Summary: A new study investigates whether religiosity is associated with lower measured intelligence. The researchers find that religious people tend to depend more on intuitive responses than on analytic reasoning during decision-making tasks. They suggest that cognitive training could help religious individuals preserve their beliefs while reducing an over-reliance on intuition in situations where logic is required.
Source: BPS
Do religious people score lower on intelligence tests?
There are many highly intelligent people with strong religious convictions, but several large-scale studies have reported an inverse association between religiosity and IQ scores. In a new paper from researchers at Imperial College London, Richard Daws and Adam Hampshire investigate why religiosity and intelligence appear to be related. Their study, published in Frontiers in Psychology, explores whether the effect reflects a general difference in intelligence or a specific tendency to rely on intuition rather than deliberative reasoning.
The issue has wider social relevance. If the share of the global population holding religious beliefs continues to grow — as some projections indicate — questions arise about how such population-level trends relate to cognitive performance measures. Rather than concluding that religious belief causes lower overall intelligence, Daws and Hampshire ask whether the observed patterns are better explained by a bias toward intuitive problem solving that produces errors when intuition conflicts with logic.
Study design and methods
The researchers analyzed data from more than 63,000 participants who completed an online cognitive assessment lasting about 30 minutes. The assessment included 12 tasks designed to measure planning, reasoning, attention and working memory. Participants also reported whether they identified as religious, agnostic or atheist, and indicated the strength of their religious convictions.
The large sample allowed the authors to control for socio-demographic factors such as age, education and country of origin.
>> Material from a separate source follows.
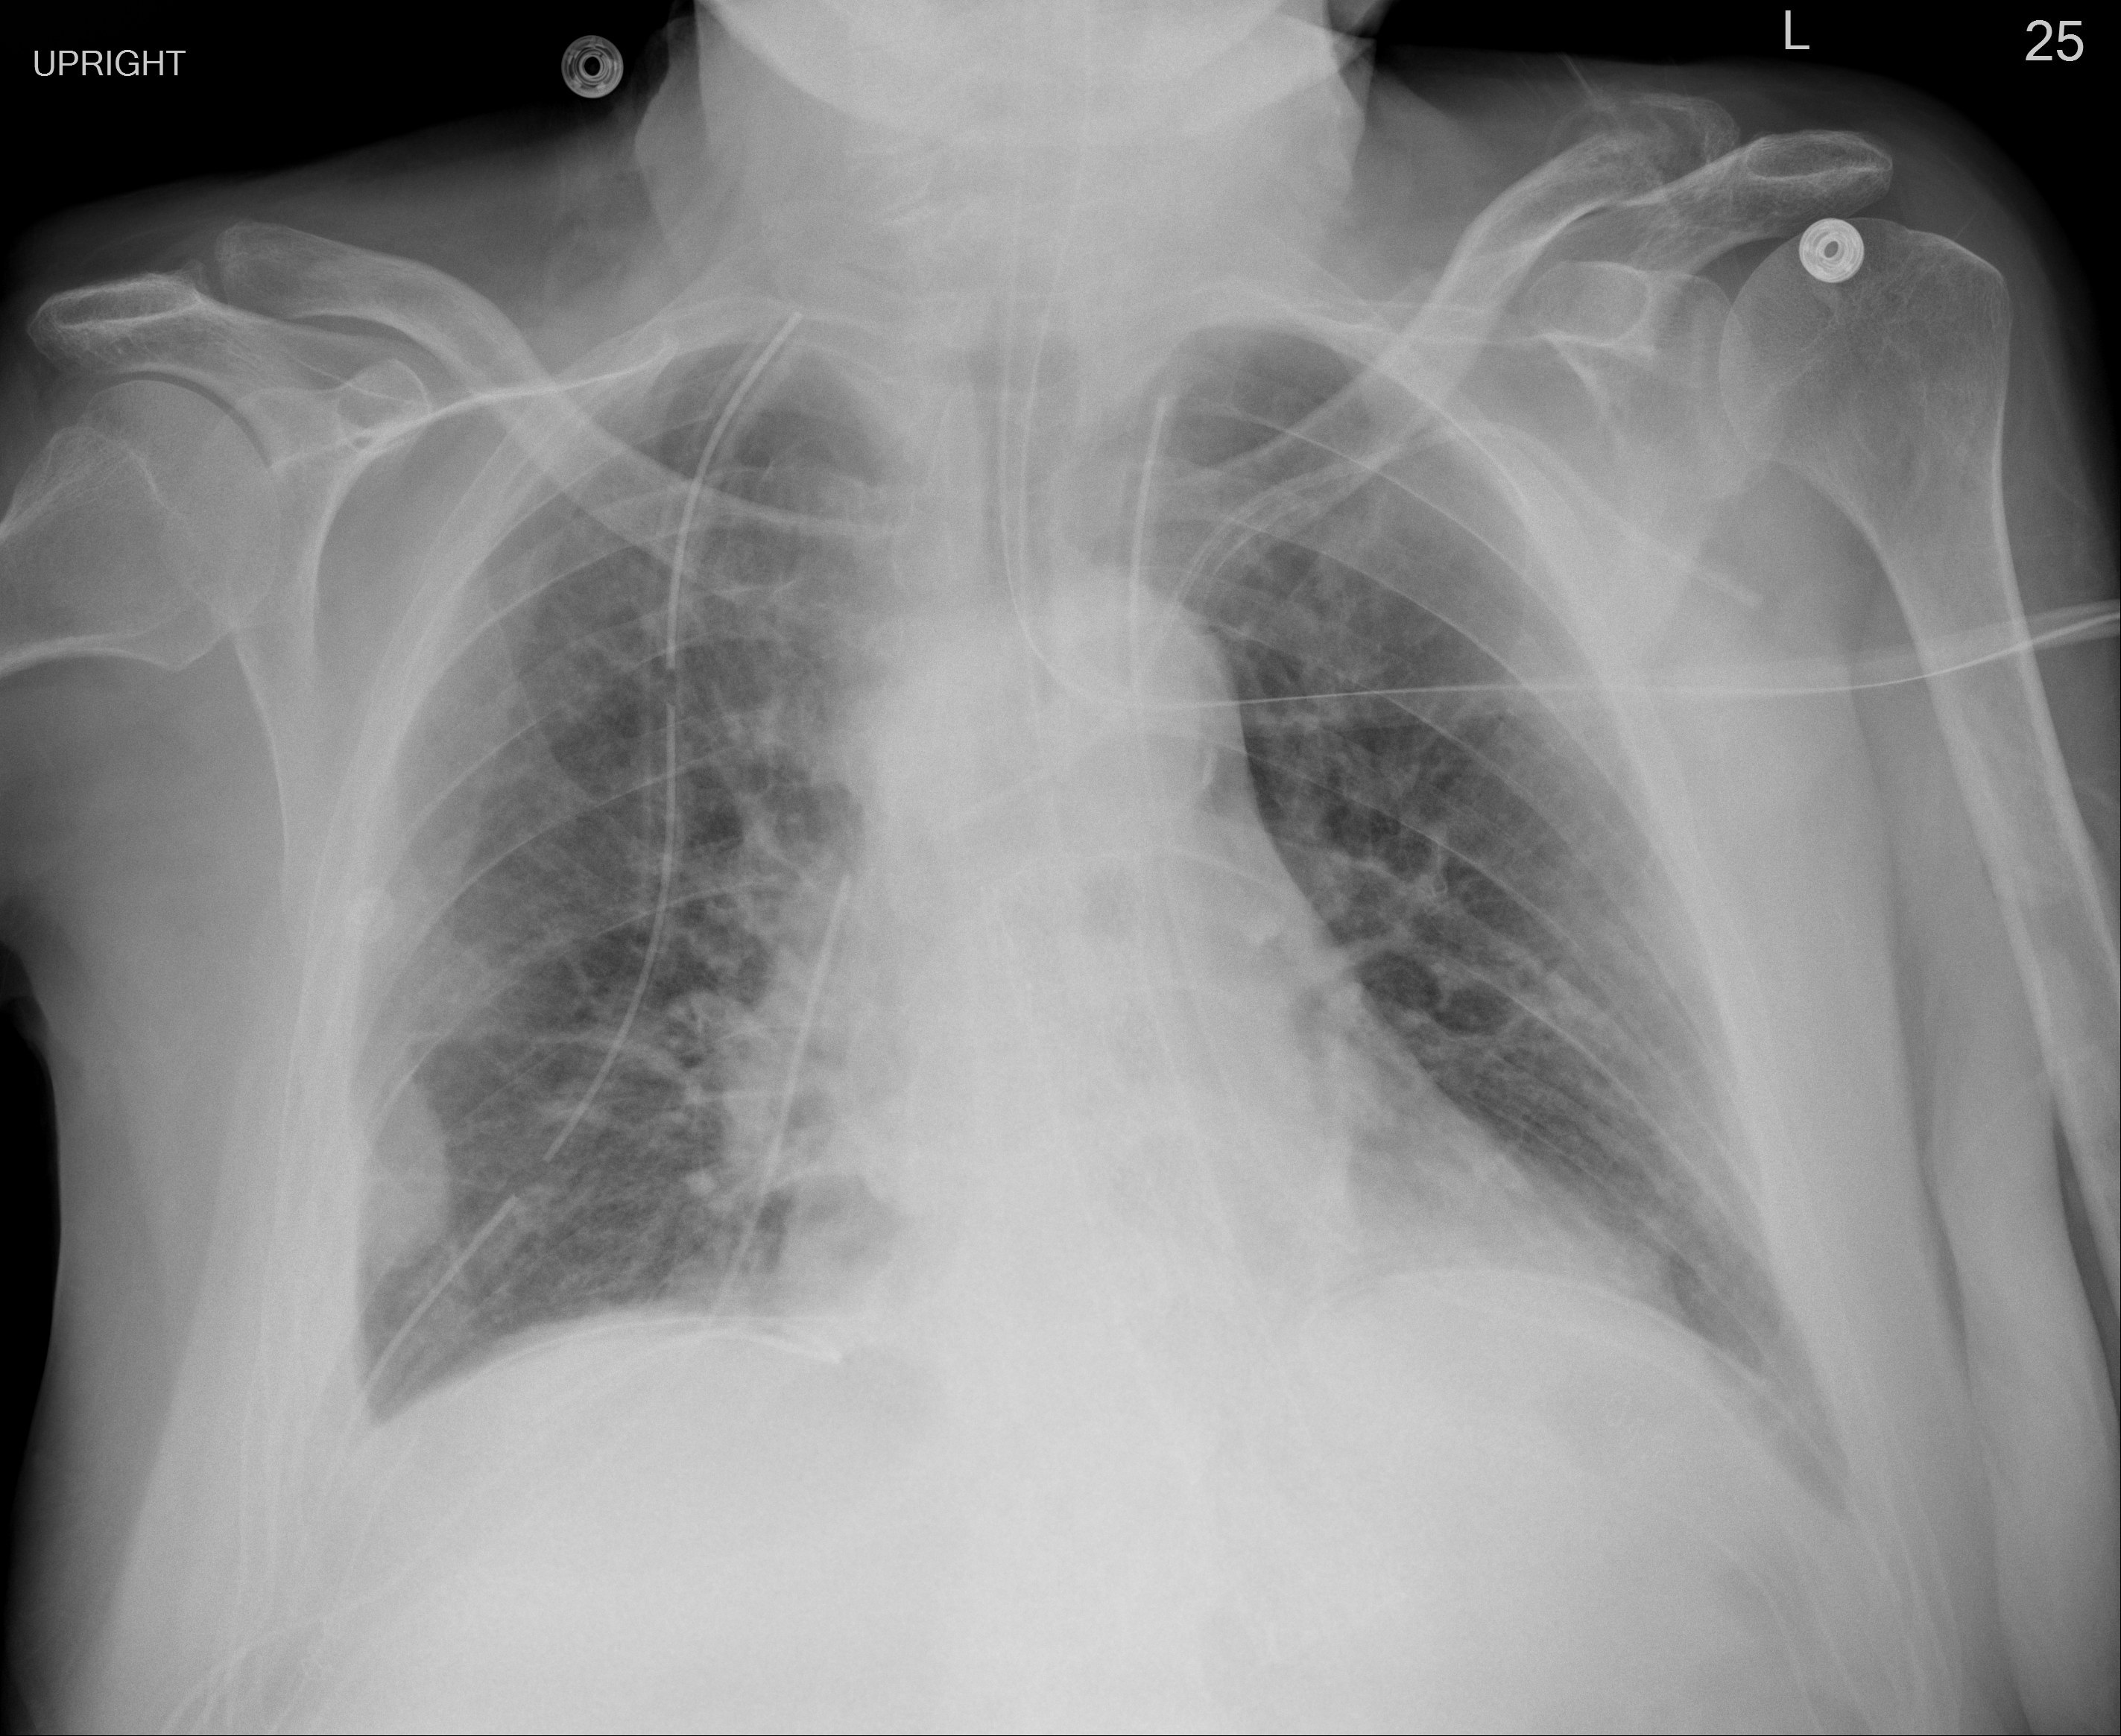
Portable chest radiograph, AP projection. Male patient, age 64 years; COVID-19 (test-positive).
Key findings recorded by the radiologist: Small right pleural effusion is seen with right lower lobe atelectasis. No pneumothorax is seen. Left basilar atelectasis is seen.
They also examined variation across different religious groups and levels of dogmatism to see whether the relationship between religiosity and task performance was uniform or context-dependent.
Key findings
Overall, atheists outperformed religious participants on reasoning tasks, with agnostics typically scoring between atheists and believers. This pattern held after adjusting for age and education. Crucially, the deficit associated with religiosity was most pronounced on tasks that intentionally created conflict between an immediate, intuitive response and the correct, analytically derived answer.
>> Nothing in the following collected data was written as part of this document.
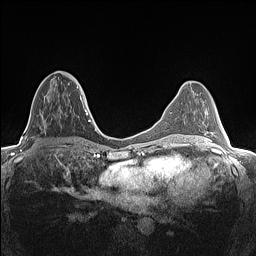
Breast MRI (dynamic contrast-enhanced), one axial slice; dynamic contrast-enhanced series, time point 2 of 7 at this slice position (early post-contrast); 1.5 T; TE 1.4 ms, TR 5 ms; 256 × 256 image matrix. Female patient.
Outlined on this slice (semi-automatically segmented with operator editing):
- enhancing-tissue mask used for the functional tumour volume (all voxels passing the contrast-enhancement thresholds inside the analysis volume; usually the tumour): box from (x=39, y=76) to (x=82, y=120) px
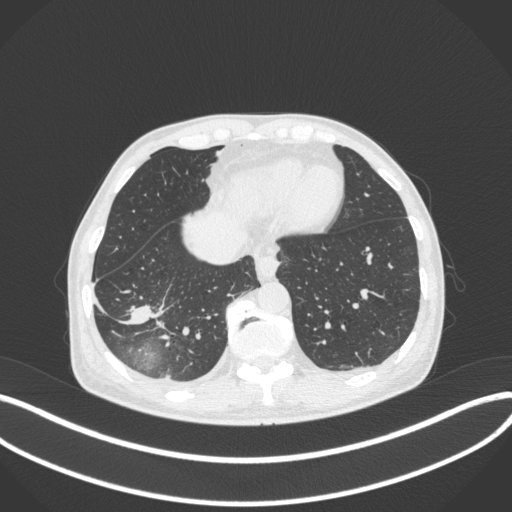
Chest CT, one axial slice; position 95 of 385 along the scan axis; reconstruction kernel B31f; lung window (W 1500 / L -600 HU); 1 mm slice thickness; 512 × 512 image matrix, field of view 400 × 400 mm. Patient: male, 64 years. Case-level facts recorded for this patient, not image findings: clinical TNM (as recorded): T3 N0 M0; histopathological grade: G2-3.
Structures marked on this image (rectangle marked by the reading radiologist):
- lung tumour (recorded histology: adenocarcinoma): bounding box (x1, y1, x2, y2) in pixels: (126, 293, 161, 327)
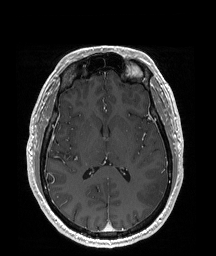
Brain MRI from a brain-tumour surgery series, one axial slice; slice 95 of 192 in the series (ordered by position); T1-weighted post-contrast; 216 × 256 image matrix, field of view 219 × 260 mm. Case-level facts recorded for this patient, not image findings: histopathology: Glioblastoma; WHO grade: 4.
Outlined on this slice (outlined manually by an expert reader):
- tumour: bounding box <137,172,168,210> (left, top, right, bottom; pixels)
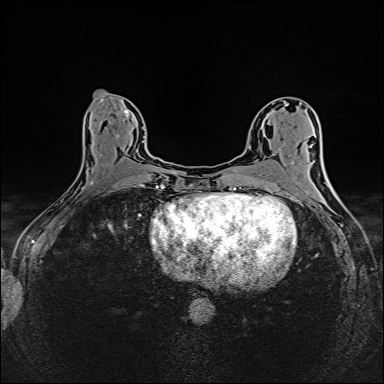
Breast MRI (dynamic contrast-enhanced), one axial slice; position 73 of 160 along the scan axis; dynamic contrast-enhanced series, time point 2 of 6 at this slice position (early post-contrast); 1.5 T; TE 2.4 ms, TR 5.2 ms; 384 × 384 image matrix. Female patient.
Outlined on this slice (semi-automatic segmentation, software-assisted and operator-edited):
- enhancing-tissue mask used for the functional tumour volume (all voxels passing the contrast-enhancement thresholds inside the analysis volume; usually the tumour): box from (x=82, y=119) to (x=144, y=190) px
For example, a demanding version of the Stroop Task (a “colour-word remapping” task) — which is engineered to pit an intuitive response against a logical one — revealed the largest differences between groups. Religious participants, especially those reporting stronger dogmatism, were more likely to follow the intuitive response even when it led to errors. By contrast, on a difficult deductive reasoning or matrix-reasoning task where no obvious intuitive alternative existed, group differences were much smaller.
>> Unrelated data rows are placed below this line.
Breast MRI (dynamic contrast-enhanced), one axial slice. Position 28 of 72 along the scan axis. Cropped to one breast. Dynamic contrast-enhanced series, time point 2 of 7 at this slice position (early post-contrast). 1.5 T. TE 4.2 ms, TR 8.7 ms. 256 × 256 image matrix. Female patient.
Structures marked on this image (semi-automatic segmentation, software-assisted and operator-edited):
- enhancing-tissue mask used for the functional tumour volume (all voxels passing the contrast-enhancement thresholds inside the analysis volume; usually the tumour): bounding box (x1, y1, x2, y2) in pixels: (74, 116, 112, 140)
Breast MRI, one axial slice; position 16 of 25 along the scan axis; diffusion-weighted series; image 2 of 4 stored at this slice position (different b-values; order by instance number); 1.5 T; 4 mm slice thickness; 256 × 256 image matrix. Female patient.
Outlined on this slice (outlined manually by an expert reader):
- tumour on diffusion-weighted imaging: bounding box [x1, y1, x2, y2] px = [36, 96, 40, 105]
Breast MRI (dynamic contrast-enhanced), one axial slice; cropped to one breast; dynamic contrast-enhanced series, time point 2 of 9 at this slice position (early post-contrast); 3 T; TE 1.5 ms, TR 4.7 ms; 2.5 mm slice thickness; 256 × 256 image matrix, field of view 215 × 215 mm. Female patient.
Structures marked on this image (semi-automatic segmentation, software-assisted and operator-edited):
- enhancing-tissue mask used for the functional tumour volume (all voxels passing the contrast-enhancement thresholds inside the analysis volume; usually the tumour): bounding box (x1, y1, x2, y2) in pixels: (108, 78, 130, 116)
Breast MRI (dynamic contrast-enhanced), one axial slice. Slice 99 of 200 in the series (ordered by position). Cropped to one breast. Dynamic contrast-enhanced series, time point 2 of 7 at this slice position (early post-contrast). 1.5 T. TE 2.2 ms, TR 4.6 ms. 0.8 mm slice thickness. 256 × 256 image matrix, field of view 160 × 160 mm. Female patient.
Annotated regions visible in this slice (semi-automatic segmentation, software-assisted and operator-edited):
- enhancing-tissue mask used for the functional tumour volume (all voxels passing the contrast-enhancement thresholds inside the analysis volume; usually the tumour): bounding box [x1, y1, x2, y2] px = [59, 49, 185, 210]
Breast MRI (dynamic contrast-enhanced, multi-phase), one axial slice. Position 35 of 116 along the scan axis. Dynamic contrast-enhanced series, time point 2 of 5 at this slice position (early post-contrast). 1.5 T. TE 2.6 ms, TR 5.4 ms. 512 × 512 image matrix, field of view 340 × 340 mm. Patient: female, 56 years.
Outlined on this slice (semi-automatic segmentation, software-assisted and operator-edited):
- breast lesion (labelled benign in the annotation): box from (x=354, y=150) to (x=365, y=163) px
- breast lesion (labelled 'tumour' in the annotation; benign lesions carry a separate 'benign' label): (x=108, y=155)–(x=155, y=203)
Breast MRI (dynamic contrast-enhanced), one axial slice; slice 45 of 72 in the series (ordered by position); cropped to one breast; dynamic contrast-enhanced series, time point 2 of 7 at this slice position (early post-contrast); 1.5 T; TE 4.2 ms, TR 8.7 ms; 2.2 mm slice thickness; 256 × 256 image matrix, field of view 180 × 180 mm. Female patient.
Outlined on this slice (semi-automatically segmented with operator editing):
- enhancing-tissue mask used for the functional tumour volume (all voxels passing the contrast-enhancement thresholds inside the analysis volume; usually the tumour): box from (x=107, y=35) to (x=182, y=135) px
Working memory performance showed only minor differences between groups, suggesting that the religiosity effect is not primarily driven by deficits in basic memory capacity or general intellect. Instead, the pattern supports the interpretation that behavioral or cognitive biases — a greater propensity to accept intuitive answers — underlie the observed association.

Interpretation and implications
Daws and Hampshire conclude that their results “provide evidence in support of the hypothesis that the religiosity effect relates to conflict [between reasoning and intuition] as opposed to reasoning ability or intelligence more generally.” In other words, the data are consistent with the idea that religiosity is linked to a cognitive style that favors intuitive, fast responses in situations where deliberative, effortful reasoning would yield better solutions.
This has practical implications. If stronger religious conviction increases the likelihood of defaulting to intuition, that tendency could affect decision-making in everyday contexts where intuition and logic conflict. However, the study does not show that religious belief reduces overall life achievement or practical success. Nor does it claim that religion makes individuals incapable of analytic thought.
One promising implication the authors note is that cognitive training might help people who hold religious beliefs to reduce an over-reliance on intuition in contexts where analytical reasoning is important. Such training would aim to strengthen the ability to detect and resolve conflicts between immediate impressions and reasoned conclusions without requiring changes in personal belief.
Authors: Richard Daws and Adam Hampshire, Imperial College London
Published in: Frontiers in Psychology
Sample size: Combined N = 63,235 from two large internet-cohort studies
Main conclusion: The negative relationship between religiosity and reasoning performance appears to be driven by a bias toward intuitive responses when intuition and logic conflict, rather than by a broad deficit in intelligence or working memory.
Original Research DOI: 10.3389/fpsyg.2017.02191
Abstract (shortened)
The negative relationship between reasoning and religiosity is underpinned by a bias for intuitive responses specifically when intuition and logic are in conflict. Atheists outperformed religious individuals on reasoning tasks that manipulate conflict; group differences were minimal for tasks without intuitive distractors and for working-memory measures. These results support the hypothesis that behavioral biases rather than impaired general intelligence explain the religiosity effect.